If the first act is soap operatic, the second act is far superior: The play, which until this point has been about plot, now becomes centered on character. We see a family in turmoil, a family that is changing just as America changed during the latter half of the 20th century. The very concept of “family” has evolved dramatically over the last several decades, and Flesh and Blood captures society’s lumbering transition in heartbreakingly human terms. Issues of sexuality, AIDS, racism, even child molestation, may be found under the emotional big top of this three-ring circus of a play. And if Hairspray‘s Harvey Fierstein was last season’s drag queen supreme, this year it will be Flesh and Blood‘s Jeff Weiss as Cassandra, perhaps the most loving (and lovable) character in the show.

Jeff Weiss and Cherry Jonesin Flesh and Blood
(Photo © Joan Marcus)
Jeff Weiss and Cherry Jones
in Flesh and Blood
(Photo © Joan Marcus)

Michael Cunningham, who wrote the novel upon which the play is based, is also the Pulitzer Prize-winning author of The Hours, the film version of which earned nine Academy Award nominations. Clearly, Cunningham understands women. The female characters in Flesh and Blood are the best-written of the play by far. The mother and her two daughters are sensational creations. Far less successful is the character of Billy, who presumably represents the author, if not the playwright.

There is one scene in the second act that is everything you want in a play, the kind of scene you come to the theater hoping to experience but rarely find. It occurs when Cherry Jones’s character — neglected, patronized, and shunted aside by her children — sees her son finally come to her in need of her love and acceptance. What she says in response, and how she says it, will fill your eyes with tears and your heart with hope.

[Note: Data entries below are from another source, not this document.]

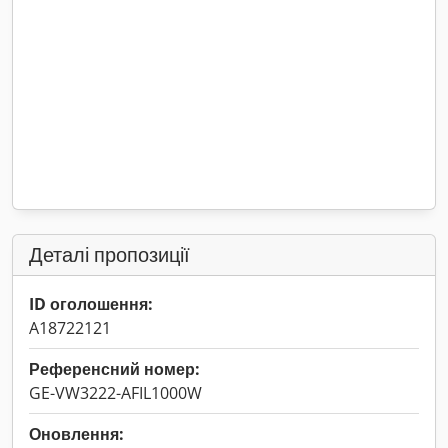
Деталі пропозиції
ID оголошення:
A18722121
Референсний номер:
GE-VW3222-AFIL1000W
Оновлення:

The moment is piercingly insightful, dramatically powerful, and performed with so much honest passion that you’ll find yourself holding your breath till the end of it.

Cherry Jones can do no wrong here. John Sierros as Constantine gives a ferocious, physical performance; the character’s aging throughout the play is skillfully indicated by the actor’s body language. Jessica Hecht tosses off comic lines with sharp hooks in them. Martha Plimpton is one of the most underrated actresses in New York, and her work here as both a child and a wounded adult is about as fully realized as any performance could be.

Less effective as a performer is Peter Gaitens. His portrayal of the young Billy, in particular, makes the character seem almost retarded rather than simply a kid. Gaitens did a better job in adapting the novel than in performing in his play. On the other hand, the versatile Peter Frechette as all the gay men in Billy’s life is a hot and cold running font of talent. Jeff Weiss’s Cassandra, whether in full drag regalia or in “toned down” costuming, is equally funny and poignant. In other supporting roles, Airrion Doss, Sean Dugan, and Patricia Buckley offer controlled yet dynamic performances.

Flesh and Blood runs three hours and 20 minutes with one intermission, but time races by — particularly in the second act. Be forewarned that the opening scene will not likely make sense to you (unless you’ve read the novel) until it is repeated at the end of the play and its meaning is revealed. Thanks for the swift pacing goes to director Doug Hughes; he also takes full advantage of Christine Jones’s smartly suggestive set design, which includes trees and the beginnings of a house, not to mention a stairway to heaven. All told, this is an important play about the changing face of the American family.